To assess the effect of miR-944 on cell proliferation, we transfected EPLC-32M1, A549, and XLA-07 with miR-944 mimics and the negative control mimic. A qRT-PCR assay demonstrated that miR-944 expression was notably increased in the three NSCLC cell lines after miRNA mimic addition (Figure 3A). MTT assays showed that the enforced expression of miR-944 could significantly inhibit cell proliferation in EPLC-32M1, A549, and XLA-07 (Figure 3B). Apoptosis assays indicated that miR-944 overexpression had no significant effect on cell apoptosis (Figure 3C). Collectively, miR-944 overexpression could inhibit the proliferation of these tested NSCLC cells.

Figure 3.

Figure 3

Effects of the ectopic miR-944 expression on the growth of cultured NSCLC cells. (A) Relative expression levels of miR-944 in EPLC-32M1, A549 and XLA-07 with or without miR-944 mimic transfection. The results of the cell proliferation assay (B) and apoptosis assay (C) in the three cell lines with or without miR-944 mimic transfection. The significance was evaluated by t-test, * p < 0.05.

2.4. EPHA7 (a Target of miR-944) Was Screened in NSCLCs

To explore the mechanism by which miR-944 affects cell growth, we initially performed an mRNA expression profile in EPLC-32M1 cells with or without miR-944 mimic transfection.
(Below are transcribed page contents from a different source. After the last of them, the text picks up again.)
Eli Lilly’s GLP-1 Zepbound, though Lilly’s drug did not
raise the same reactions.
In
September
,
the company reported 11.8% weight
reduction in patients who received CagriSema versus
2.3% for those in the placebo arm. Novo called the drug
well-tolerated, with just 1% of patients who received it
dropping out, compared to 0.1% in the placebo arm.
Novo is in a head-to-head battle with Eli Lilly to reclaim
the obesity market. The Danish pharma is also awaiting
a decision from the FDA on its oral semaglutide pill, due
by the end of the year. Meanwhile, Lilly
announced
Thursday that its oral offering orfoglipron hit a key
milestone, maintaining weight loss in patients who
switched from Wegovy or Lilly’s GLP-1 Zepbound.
The array data revealed that the enforced overexpression of miR-944 induced 359 up-regulated and 346 down-regulated genes, respectively (Additional file 2). Next, we used Venny tool (http://bioinfogp.cnb.csic.es/tools/venny/index.html) to find the overlapped genes between predicted miR-944 targets and dyregulated mRNAs from the mRNA expression profile. The results showed that the overlapped genes included 30 up-regulated and 37 down-regulated genes from the mRNA expression profiling (Additional file 3). Furthermore, EPHA7 was selected for further investigation based on two strict criteria: (1) the chosen genes were associated with tumor initiation and progression, specifically in the context of lung cancer; (2) expression of the chosen genes inversely related to miR-944 expression.
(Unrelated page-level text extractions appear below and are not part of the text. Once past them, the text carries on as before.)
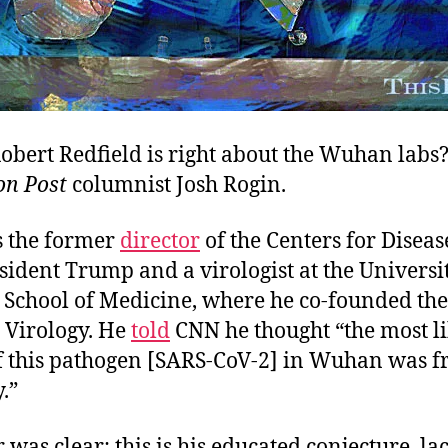
obert Redfield is right about the Wuhan labs
n Post
columnist Josh Rogin.
s the former
director
of the Centers for Diseas
ident Trump and a virologist at the Universi
School of Medicine, where he co-founded the 
Virology. He
told
CNN he thought “the most li
of this pathogen [SARS-CoV-2] in Wuhan was f
y.”
 was clear: this is his educated conjecture, la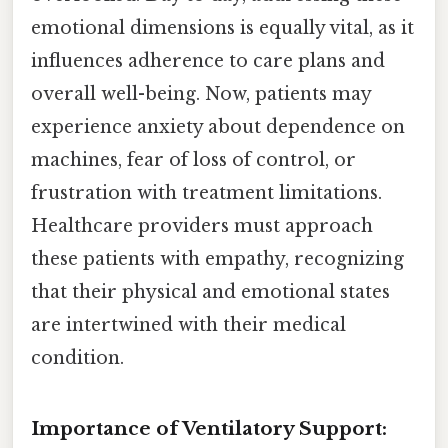
emotional dimensions is equally vital, as it
influences adherence to care plans and
overall well-being. Now, patients may
experience anxiety about dependence on
machines, fear of loss of control, or
frustration with treatment limitations.
Healthcare providers must approach
these patients with empathy, recognizing
that their physical and emotional states
are intertwined with their medical
condition.
Importance of Ventilatory Support: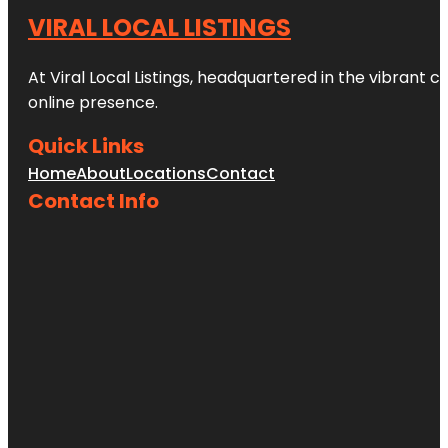
VIRAL LOCAL LISTINGS
At Viral Local Listings, headquartered in the vibrant c
online presence.
Quick Links
Home
About
Locations
Contact
Contact Info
2.5. The Expression Level of EPHA7 Is Inversely Correlated with the miR-944 Expression in NSCLC

Through qRT-PCR, we found that EPHA7 expression levels were relatively higher in the NSCLC cell lines whereas the miR-944 levels were relatively lower in these cell lines (Figure 2A and Figure 4A). To further explore the relationship between miR-944 and EPHA7 expression, we assessed EPHA7 expression in a cohort of 25 NSCLC tissues and eight noncancerous lung tissues. The data showed that levels of EPHA7 protein were remarkably elevated in a large part of NSCLC samples compared with the noncancerous samples (Figure 4B, Additional file 4) and appeared to be inversely correlated with miR-944 expression in NSCLC tissues (Figure 4C). In 15 paired tissues, western blot analysis confirmed the overexpression of EPHA7 in tumor tissues compared with matched adjacent noncancerous tissues (Additional file 5A), and a correlation assay demonstrated the inverse correlation between EPHA7 protein expression and miR-944 expression, especially in AC tissues (Additional file 5B,C). Thus, the inverse expression of EPHA7 and miR-944 indicated that EPHA7 might be regulated by miR-944 in NSCLC cells.

Figure 4.

Figure 4

EPHA7 is a direct target of miR-944 in NSCLC. (A) The expressions of EPHA7 were examined by qRT-PCR in NSCLC cell lines; (B) The expressions of EPHA7 were examined by western blot in NSCLC tissues and noncancerous lung tissues; (C) The relationships between miR-944 and EPHA7 protein levels were analyzed using Pearson’s method in NSCLC tissues, R = −0.48, p < 0.05; (D) The mRNA and protein levels of EPHA7 were measured in EPLC-32M1 and XLA-07 cells transfected with the miR-944 mimic and negative control (NC); (E) Sequences of the putative miR-944 binding sites; (F) The relative luciferase activity was determined using luciferase reporters with EPHA7-3′UTR in EPLC-32M1 and A549 cells transfected with the miR-944 mimic and negative control (NC); (G) The EPHA7 expression was analyzed using qRT-PCR and western blot in EPLC-32M1 and XLA-07 cells transfected with the siRNA (si-EPHA7) and negative control (NC); (H) The proliferation rates were analyzed using proliferation assay in EPLC-32M1 and XLA-07 cells after transfection with the siRNA (si-EPHA7) and negative control (NC). GAPDH was used as an internal control (B,D,G). The significance was evaluated by t-test (A,B,D,FH), * p < 0.05.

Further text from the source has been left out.